Excerpted text >>

# # #

To evaluate the quality of the generated two photons, we measured two-photon statistics with a Hanbury–Brown–Twiss-type setup, which consists of a 50:50 beam splitter, two superconducting single photon detector (SSPDs), and a time-correlated single-photon counting module (TCSPC). We utilized SSPD and silicon avalanche photodiode (SiAPD) depending on whether the wavelength of photon was telecom or visible. The SSPDs have efficiencies of approximately 85% at telecom wavelength; Fig. 2a shows the raw data of two-photon correlation with 10-μW pump power. This type of Glauber’s correlation function, which is similar to a comb structure, indicates frequency multimodality as in the Fourier relation. The measured time interval, corresponding to the time taken for a round trip in the cavity, was 8.6 ns, and the FSR was 116 MHz. In general, the ratio between the time interval and the pulse width of each peak gives the number of frequency modes or comb range: if some fiber dispersion exists, the number of modes can be evaluated because the pulse width becomes substantially larger than the timing jitter and thus the timing jitter becomes ignorable. Then, we performed 10-km fiber transmission and evaluated the width of the frequency range by measuring the dispersion. We observed ~2 ns broadening per one channel of TCSPC, and we estimated that TPC had a comb range of approximately 1–2 THz from the fiber dispersion of 15 ps nm−1 km−1 (see Supplementary Note 3).

Fig. 2: Experimental results of the telecom two-photon comb (TPC).
figure 2

a Glauber’s two-photon correlation function. The time interval is a cavity round-trip time of 8.6 ns, and the free spectral range (FSR) can be reciprocally estimated as ~120 MHz. The exponential-envelope function had a cavity linewidth of 0.95 MHz, which showed a coherence time of up to 1 μs. Reconstructed density matrices showing the absolute value of b real part and c imaginary part. H horizontal, V vertical.

The exponential envelope with a long coherence time implies a narrow cavity linewidth ∆ν that is affected by the loss over the round trip. By approximating the envelope as e−2π(∆ν)t, we calculated ∆ν as 0.95 MHz (or, according to ref. 25, the degenerate photon linewidth will be 0.64 times this value, i.e., ~0.61 MHz). Whereas this is the case with an output mirror of 99% reflectivity, an output mirror of 95% reflectivity resulted in a broader cavity linewidth of 1.35 MHz and a higher brightness because the escape efficiency was approximately 2−3 times higher.

# # #

Information shown >>
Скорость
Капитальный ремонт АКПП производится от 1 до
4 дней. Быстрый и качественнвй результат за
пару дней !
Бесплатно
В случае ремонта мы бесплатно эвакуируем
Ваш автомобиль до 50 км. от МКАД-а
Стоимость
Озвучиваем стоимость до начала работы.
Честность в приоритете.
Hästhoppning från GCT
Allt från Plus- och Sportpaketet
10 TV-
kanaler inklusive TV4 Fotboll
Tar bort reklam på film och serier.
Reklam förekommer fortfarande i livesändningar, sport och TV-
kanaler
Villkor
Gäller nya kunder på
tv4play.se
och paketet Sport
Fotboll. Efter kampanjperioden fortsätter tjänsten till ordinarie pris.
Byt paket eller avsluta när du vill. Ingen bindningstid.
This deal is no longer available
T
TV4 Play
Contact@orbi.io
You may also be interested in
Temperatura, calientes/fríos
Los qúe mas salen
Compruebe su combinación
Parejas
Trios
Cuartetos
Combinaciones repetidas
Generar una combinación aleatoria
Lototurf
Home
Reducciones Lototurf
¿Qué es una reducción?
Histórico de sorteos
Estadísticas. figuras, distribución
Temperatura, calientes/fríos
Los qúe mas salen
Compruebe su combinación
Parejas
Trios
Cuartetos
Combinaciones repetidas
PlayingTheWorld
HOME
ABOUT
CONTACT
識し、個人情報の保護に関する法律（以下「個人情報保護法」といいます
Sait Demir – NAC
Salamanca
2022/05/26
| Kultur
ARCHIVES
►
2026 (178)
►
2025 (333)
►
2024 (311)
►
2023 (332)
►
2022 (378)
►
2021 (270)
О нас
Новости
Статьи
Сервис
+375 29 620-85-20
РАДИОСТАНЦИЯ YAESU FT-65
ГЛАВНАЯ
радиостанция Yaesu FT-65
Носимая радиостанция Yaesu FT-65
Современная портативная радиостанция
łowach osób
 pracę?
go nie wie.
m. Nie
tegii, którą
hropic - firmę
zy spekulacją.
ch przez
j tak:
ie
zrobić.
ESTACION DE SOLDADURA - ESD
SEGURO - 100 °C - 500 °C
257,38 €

# # #

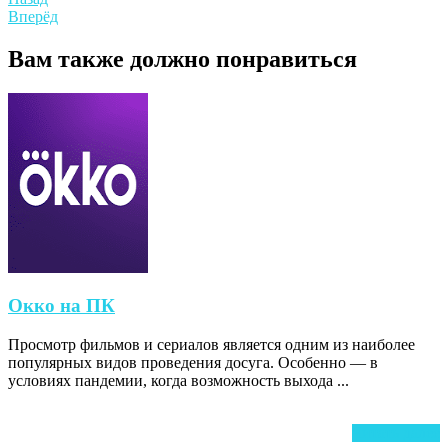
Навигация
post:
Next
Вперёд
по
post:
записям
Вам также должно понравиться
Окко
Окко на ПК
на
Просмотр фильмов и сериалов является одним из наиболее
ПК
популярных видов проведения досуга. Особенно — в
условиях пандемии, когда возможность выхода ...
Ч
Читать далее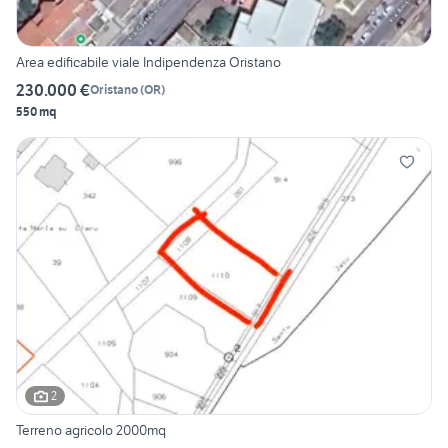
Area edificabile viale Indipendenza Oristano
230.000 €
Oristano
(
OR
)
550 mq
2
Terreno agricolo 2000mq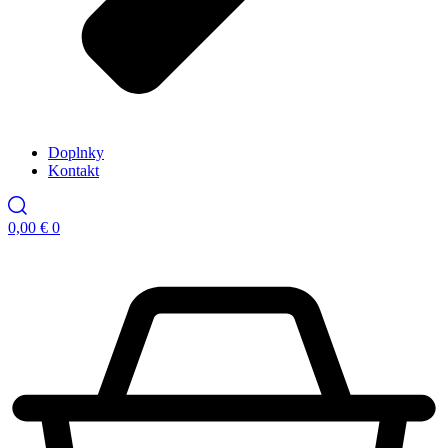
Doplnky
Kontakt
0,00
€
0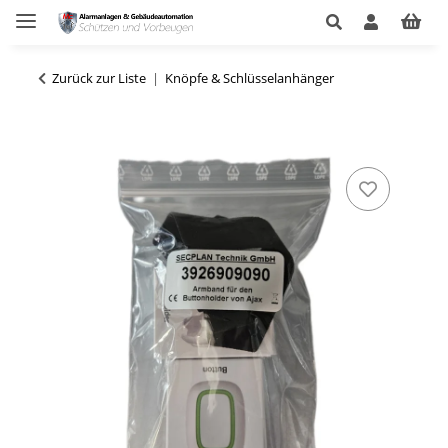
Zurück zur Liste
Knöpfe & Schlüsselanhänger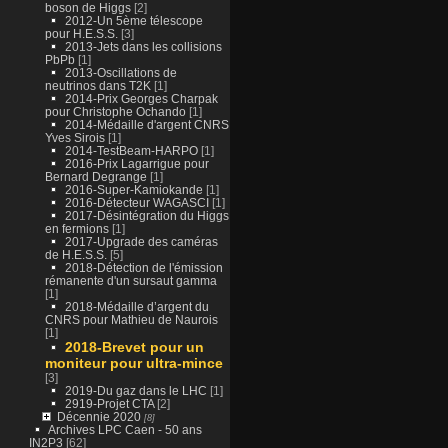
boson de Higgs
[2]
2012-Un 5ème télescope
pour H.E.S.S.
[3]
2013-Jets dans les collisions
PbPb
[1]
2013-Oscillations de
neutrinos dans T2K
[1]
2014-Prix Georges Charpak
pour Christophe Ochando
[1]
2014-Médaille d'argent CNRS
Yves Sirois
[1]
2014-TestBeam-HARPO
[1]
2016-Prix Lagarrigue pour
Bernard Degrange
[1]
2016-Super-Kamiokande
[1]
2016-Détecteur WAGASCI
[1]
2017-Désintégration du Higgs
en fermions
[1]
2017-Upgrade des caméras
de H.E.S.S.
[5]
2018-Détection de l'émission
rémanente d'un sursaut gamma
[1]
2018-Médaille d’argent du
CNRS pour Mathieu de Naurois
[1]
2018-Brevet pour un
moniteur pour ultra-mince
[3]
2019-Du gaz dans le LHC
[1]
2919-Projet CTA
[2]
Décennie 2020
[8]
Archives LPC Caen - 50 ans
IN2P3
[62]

# # #

Written task A >>
Please quote the stretch of the two-photon comb text from "Fig. 2: Experimental" through "horizontal, V vertical.".
Written task B >>
Render this sentence from the two-photon comb text in French: "The measured time interval, corresponding to the time taken for a round trip in the cavity, was 8.6 ns, and the FSR was 116 MHz."

Exercise result A >>
Fig. 2: Experimental results of the telecom two-photon comb (TPC).
figure 2

a Glauber’s two-photon correlation function. The time interval is a cavity round-trip time of 8.6 ns, and the free spectral range (FSR) can be reciprocally estimated as ~120 MHz. The exponential-envelope function had a cavity linewidth of 0.95 MHz, which showed a coherence time of up to 1 μs. Reconstructed density matrices showing the absolute value of b real part and c imaginary part. H horizontal, V vertical.

Exercise result B >>
L'intervalle de temps mesuré, correspondant au temps nécessaire pour un aller-retour dans la cavité, était de 8,6 ns, et le FSR était de 116 MHz.